Mr Baker said: "The card account is the mainstay of post offices.

"If that footfall stops, post offices will be forced out of business and that very often means you take the heart of a village as well. It's the halo effect.

"Where there is a post office counter there is often other shops which keeps cash in the community."

He criticised the Government's mixed messages as it is also fulfilling a pledge to plough £150m a year into post offices until 2008.

Stuart Colborne, in-formation adviser for Age Concern Norfolk, had major concerns about the withdrawal of the card account, predicting a "bleak" future for pensioners.

He said: "The obvious knock-on effect if the card account was to stop, would be where do older people get their cash?

"If you are out in rural areas, and Norfolk is predominately rural, banks are few and far between.
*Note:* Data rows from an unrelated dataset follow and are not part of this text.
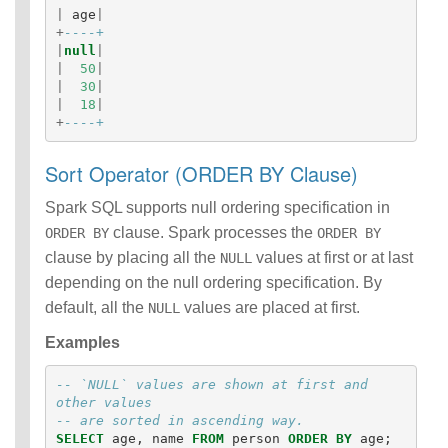
|
age
|
+
----+
|
null
|
|
50
|
|
30
|
|
18
|
+
----+
Sort Operator (ORDER BY Clause)
Spark SQL supports null ordering specification in
clause. Spark processes the
ORDER BY
ORDER BY
clause by placing all the
values at first or at last
NULL
depending on the null ordering specification. By
default, all the
values are placed at first.
NULL
Examples
-- `NULL` values are shown at first and 
other values
-- are sorted in ascending way.
SELECT
age
,
name
FROM
person
ORDER
BY
age
;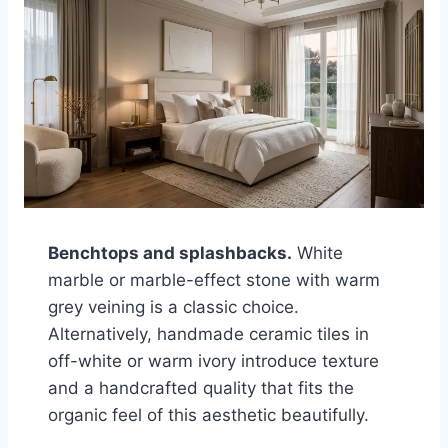
Benchtops and splashbacks.
White
marble or marble-effect stone with warm
grey veining is a classic choice.
Alternatively, handmade ceramic tiles in
off-white or warm ivory introduce texture
and a handcrafted quality that fits the
organic feel of this aesthetic beautifully.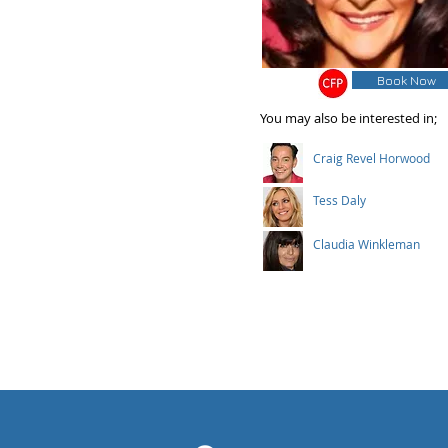
Book Now
You may also be interested in;
Craig Revel Horwood
Tess Daly
Claudia Winkleman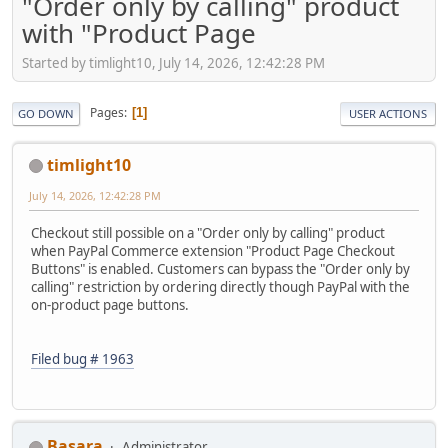
"Order only by calling" product
with "Product Page
Started by timlight10, July 14, 2026, 12:42:28 PM
Pages
1
GO DOWN
USER ACTIONS
timlight10
July 14, 2026, 12:42:28 PM
Checkout still possible on a "Order only by calling" product
when PayPal Commerce extension "Product Page Checkout
Buttons" is enabled. Customers can bypass the "Order only by
calling" restriction by ordering directly though PayPal with the
on-product page buttons.
Filed bug # 1963
Basara
Administrator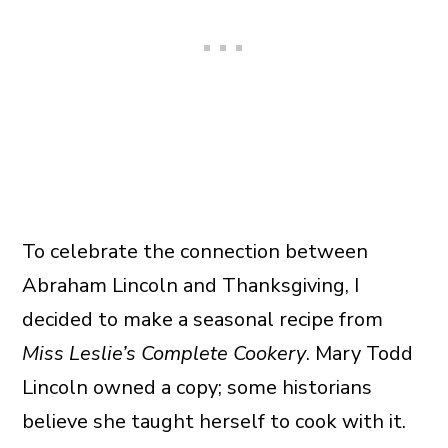
To celebrate the connection between
Abraham Lincoln and Thanksgiving, I
decided to make a seasonal recipe from
Miss Leslie’s Complete Cookery
. Mary Todd
Lincoln owned a copy; some historians
believe she taught herself to cook with it.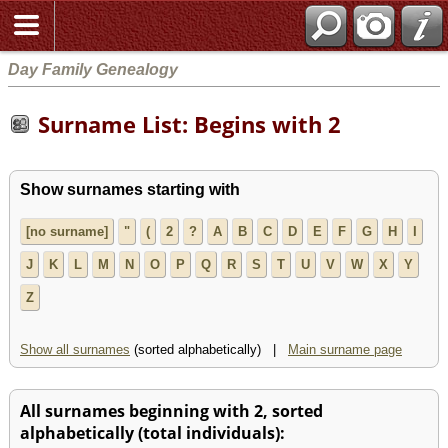
Day Family Genealogy
Surname List: Begins with 2
Show surnames starting with
[no surname]
"
(
2
?
A
B
C
D
E
F
G
H
I
J
K
L
M
N
O
P
Q
R
S
T
U
V
W
X
Y
Z
Show all surnames
(sorted alphabetically) |
Main surname page
All surnames beginning with 2, sorted
alphabetically (total individuals):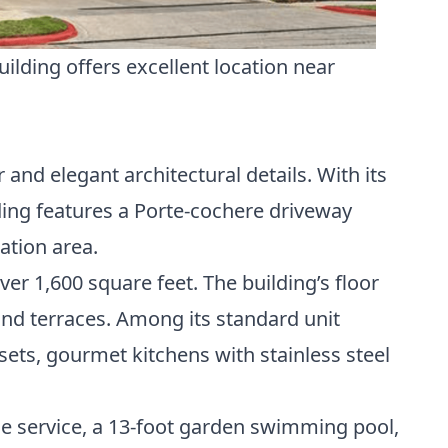
lding offers excellent location near
nd elegant architectural details. With its
ing features a Porte-cochere driveway
ation area.
er 1,600 square feet. The building’s floor
nd terraces. Among its standard unit
ets, gourmet kitchens with stainless steel
ge service, a 13-foot garden swimming pool,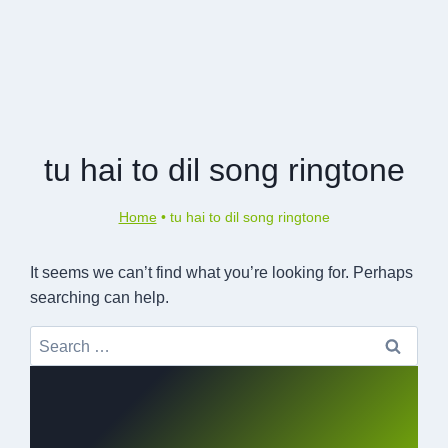
tu hai to dil song ringtone
Home
•
tu hai to dil song ringtone
It seems we can’t find what you’re looking for. Perhaps
searching can help.
Search
for: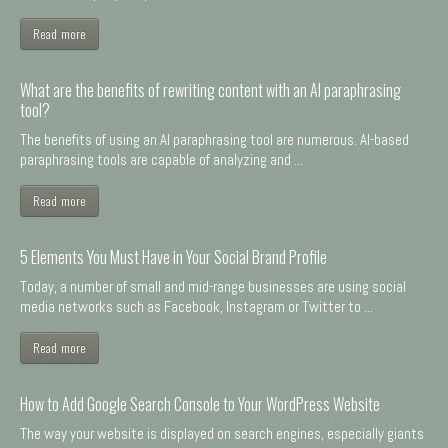
Read more
What are the benefits of rewriting content with an AI paraphrasing
tool?
The benefits of using an AI paraphrasing tool are numerous. AI-based
paraphrasing tools are capable of analyzing and ...
Read more
5 Elements You Must Have in Your Social Brand Profile
Today, a number of small and mid-range businesses are using social
media networks such as Facebook, Instagram or Twitter to ...
Read more
How to Add Google Search Console to Your WordPress Website
The way your website is displayed on search engines, especially giants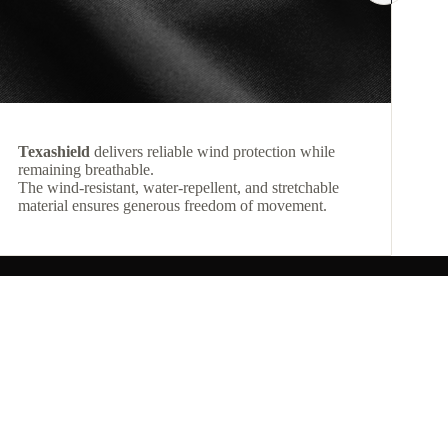
Texashield
delivers reliable wind protection while
remaining breathable.
The wind-resistant, water-repellent, and stretchable
material ensures generous freedom of movement.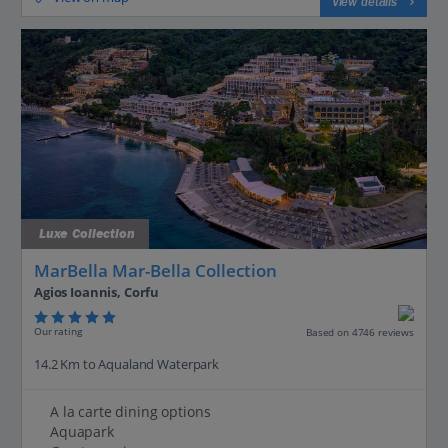
View details
Luxe Collection
MarBella Mar-Bella Collection
Agios Ioannis, Corfu
Our rating
Based on 4746 reviews
14.2 Km to Aqualand Waterpark
A la carte dining options
Aquapark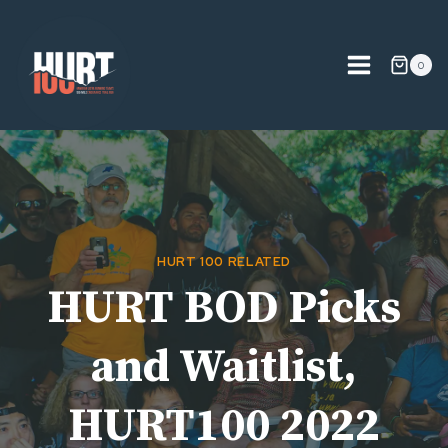
Skip
to
content
0
HURT 100 RELATED
HURT BOD Picks
and Waitlist,
HURT100 2022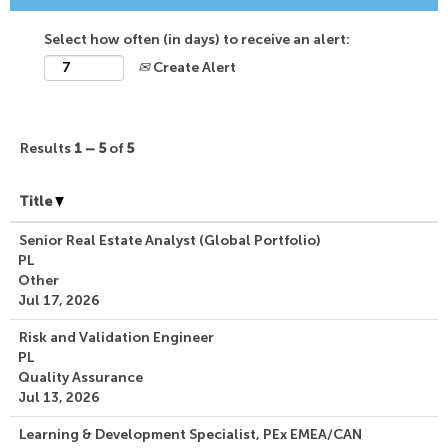
Select how often (in days) to receive an alert:
Create Alert
Results
1 – 5
of
5
Title
Senior Real Estate Analyst (Global Portfolio)
PL
Other
Jul 17, 2026
Risk and Validation Engineer
PL
Quality Assurance
Jul 13, 2026
Learning & Development Specialist, PEx EMEA/CAN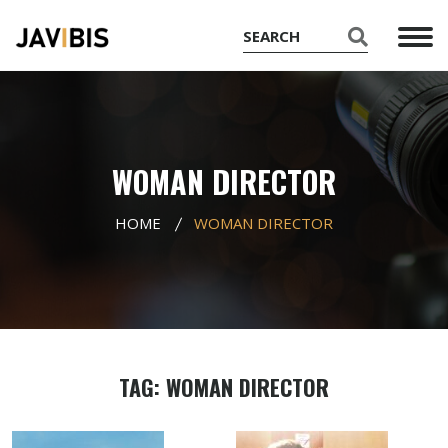
WOMAN DIRECTOR
HOME
WOMAN DIRECTOR
TAG: WOMAN DIRECTOR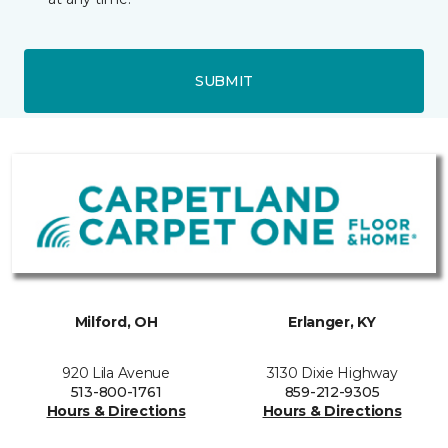
SUBMIT
Milford, OH
Erlanger, KY
920 Lila Avenue
3130 Dixie Highway
513-800-1761
859-212-9305
Hours & Directions
Hours & Directions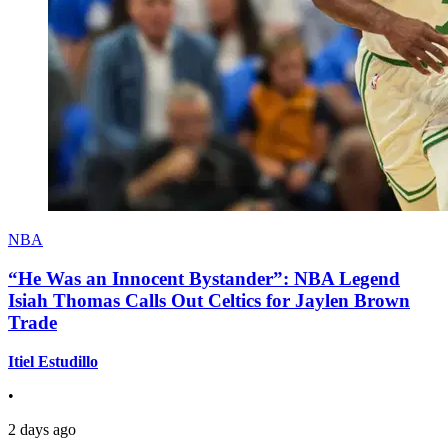
NBA
“He Was an Innocent Bystander”: NBA Legend
Isiah Thomas Calls Out Celtics for Jaylen Brown
Trade
Itiel Estudillo
•
2 days ago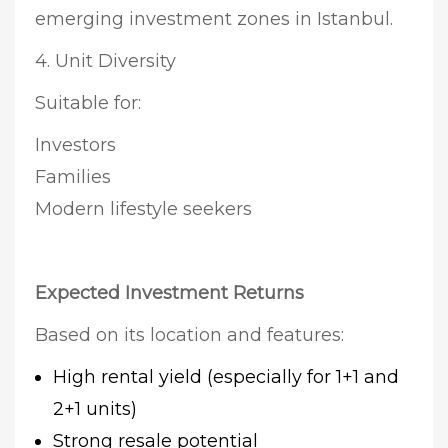
emerging investment zones in Istanbul.
4. Unit Diversity
Suitable for:
Investors
Families
Modern lifestyle seekers
Expected Investment Returns
Based on its location and features:
High rental yield (especially for 1+1 and
2+1 units)
Strong resale potential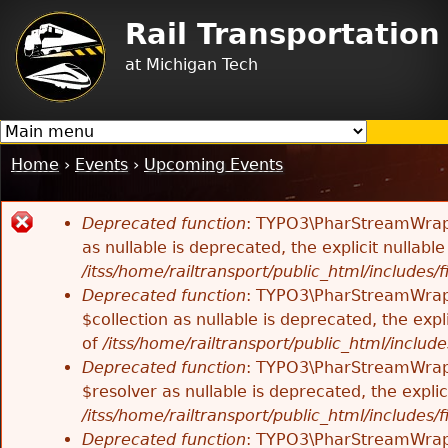
Jump to navigation
Rail Transportatio
at Michigan Tech
Home
›
Events
›
Upcoming Events
You
are
Deprecated function
: TYPO3\PharStreamWrappe
here
Error
as nullable is deprecated, the explicit nullab
/itss/home/railtransport/public_html/includes/f
message
Deprecated function
: TYPO3\PharStreamWrappe
$collection as nullable is deprecated, the exp
of
/itss/home/railtransport/public_html/includes
Deprecated function
: TYPO3\PharStreamWrapp
$resolver as nullable is deprecated, the expli
/itss/home/railtransport/public_html/includes/f
Deprecated function
: TYPO3\PharStreamWrapp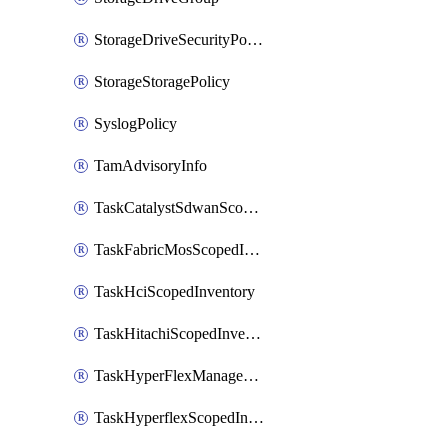
StorageDriveSecurityPolicy
StorageStoragePolicy
SyslogPolicy
TamAdvisoryInfo
TaskCatalystSdwanScopedInventory
TaskFabricMosScopedInventory
TaskHciScopedInventory
TaskHitachiScopedInventory
TaskHyperFlexManagementScopedInventory
TaskHyperflexScopedInventory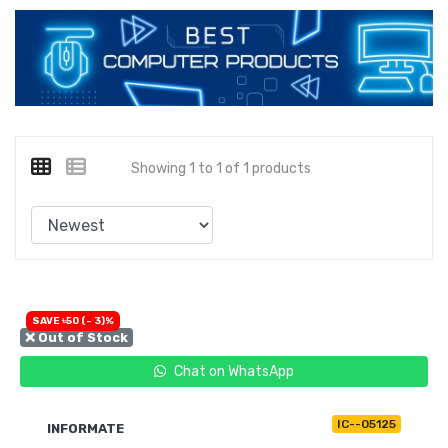
Showing 1 to 1 of 1 products
SAVE ৳50 (- 3)%
❌ Out of Stock
Chat on WhatsApp
IC--05125
INFORMATE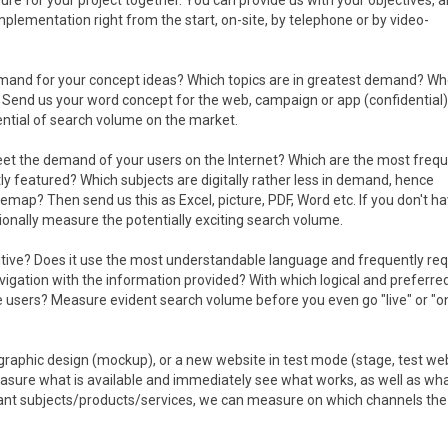
ure for your project together. You can provide us with your objectives, 
 implementation right from the start, on-site, by telephone or by video-
emand for your concept ideas? Which topics are in greatest demand? Wh
 Send us your word concept for the web, campaign or app (confidential)
ential of search volume on the market.
et the demand of your users on the Internet? Which are the most frequ
 featured? Which subjects are digitally rather less in demand, hence
temap? Then send us this as Excel, picture, PDF, Word etc. If you don't h
tionally measure the potentially exciting search volume.
tuitive? Does it use the most understandable language and frequently re
igation with the information provided? With which logical and preferred
 users? Measure evident search volume before you even go "live" or "on
 graphic design (mockup), or a new website in test mode (stage, test web
sure what is available and immediately see what works, as well as wh
rtant subjects/products/services, we can measure on which channels the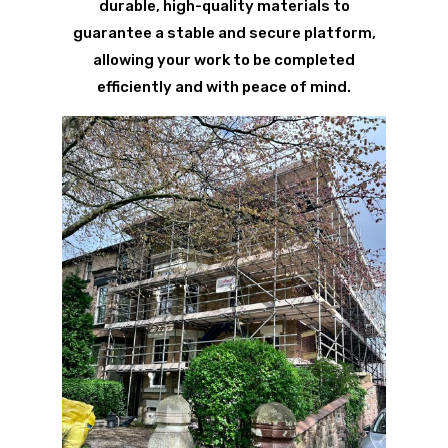
durable, high-quality materials to
guarantee a stable and secure platform,
allowing your work to be completed
efficiently and with peace of mind.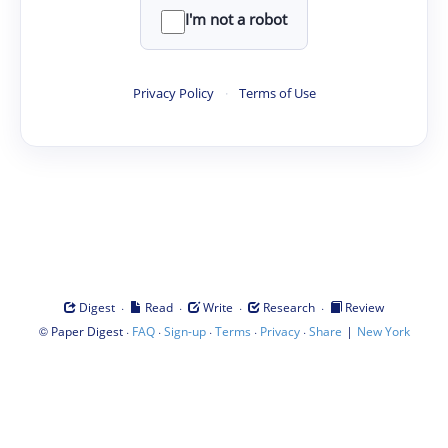
I'm not a robot
Privacy Policy
·
Terms of Use
·
·
·
·
Digest
Read
Write
Research
Review
©
·
·
·
·
·
|
Paper Digest
FAQ
Sign-up
Terms
Privacy
Share
New York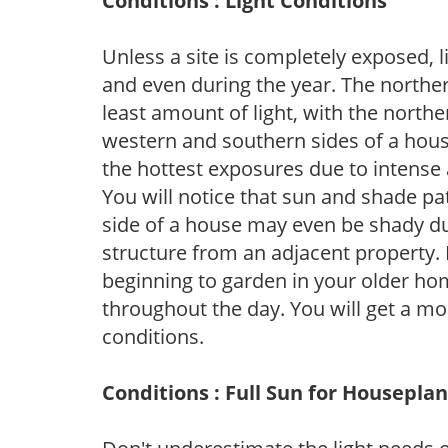
Conditions : Light Conditions
Unless a site is completely exposed, l
and even during the year. The norther
least amount of light, with the north
western and southern sides of a hous
the hottest exposures due to intense
You will notice that sun and shade p
side of a house may even be shady du
structure from an adjacent property. 
beginning to garden in your older h
throughout the day. You will get a more
conditions.
Conditions : Full Sun for Houseplan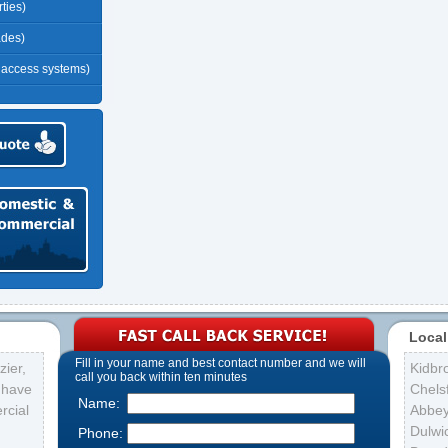
ties)
ades)
r access systems)
Local
Fill in your name and best contact number and we will
ier,
Kidbr
call you back within ten minutes
s have
Chelsf
Name:
rcial
Abbe
Dulwi
Phone: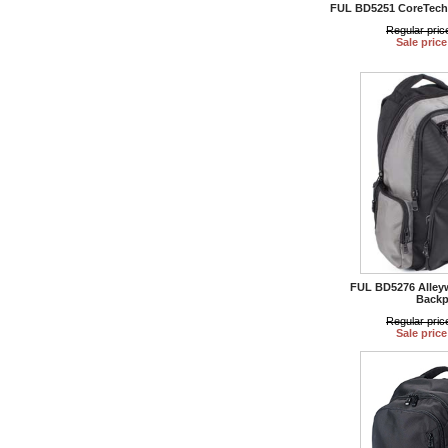
FUL BD5251 CoreTech 
Regular pric
Sale price
FUL BD5276 Alley
Backp
Regular pric
Sale price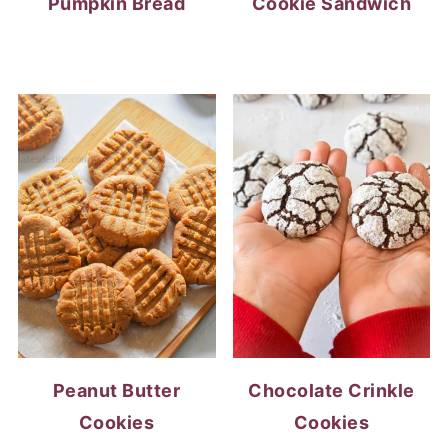
Pumpkin Bread
Cookie Sandwich
Peanut Butter
Chocolate Crinkle
Cookies
Cookies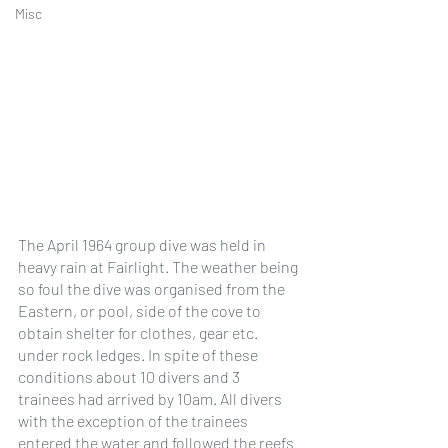
Misc
The April 1964 group dive was held in 
heavy rain at Fairlight. The weather being 
so foul the dive was organised from the 
Eastern, or pool, side of the cove to 
obtain shelter for clothes, gear etc. 
under rock ledges. In spite of these 
conditions about 10 divers and 3 
trainees had arrived by 10am. All divers 
with the exception of the trainees 
entered the water and followed the reefs 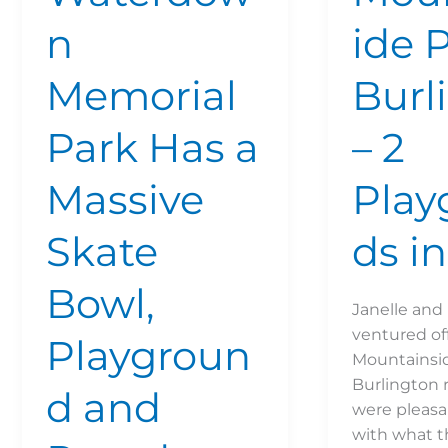
Path
n
ide 
Memorial
Burl
Park Has a
– 2
Massive
Play
Skate
ds in
Bowl,
Janelle and 
ventured off
Playgroun
Mountainsid
Burlington 
d and
were pleasa
with what t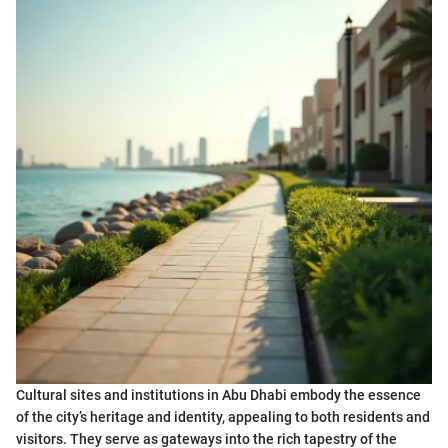
Cultural sites and institutions in Abu Dhabi embody the essence
of the city’s heritage and identity, appealing to both residents and
visitors. They serve as gateways into the rich tapestry of the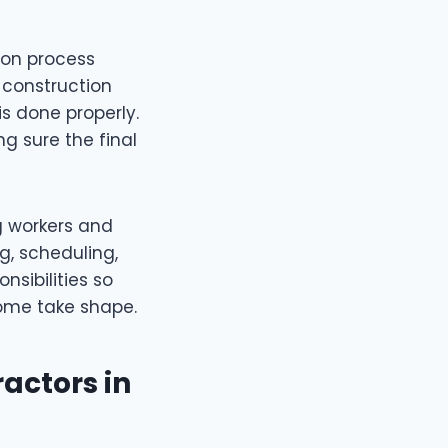
ion process
 construction
is done properly.
g sure the final
g workers and
ng, scheduling,
nsibilities so
ome take shape.
actors in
It is looking a bit bleak."

And South West Norfolk MP Christopher Fraser said the Government had not given the support needed.

He said: "Because of their importance to rural communities,

"I am concerned that the Government should do all it can to make Post Offices viable and secure in the long term.

"I would also urge local people to use our post offices, or face the possibility of losing them."

A spokeswoman for the DWP admitted ditching the card account would make a huge saving, saying it cost £1 to pay pensions into each card account, but only a penny to pay into a bank account.

She said: "This card account system was always an interim measure.

"The contract was from 2003-2010 and it was a good move away from Giros.

"We were concerned for those people who have never had a bank account and it was to get them used to chip and pin."

She said of the 4.2 million pensioners who had card accounts, 70pc already had bank accounts.

About 1.3m people would still be affected by the changes.

She stressed the DWP believed there would be no change in footfall at post offices because they provided access to banks.

Royal Mail said it was talking to the DWP.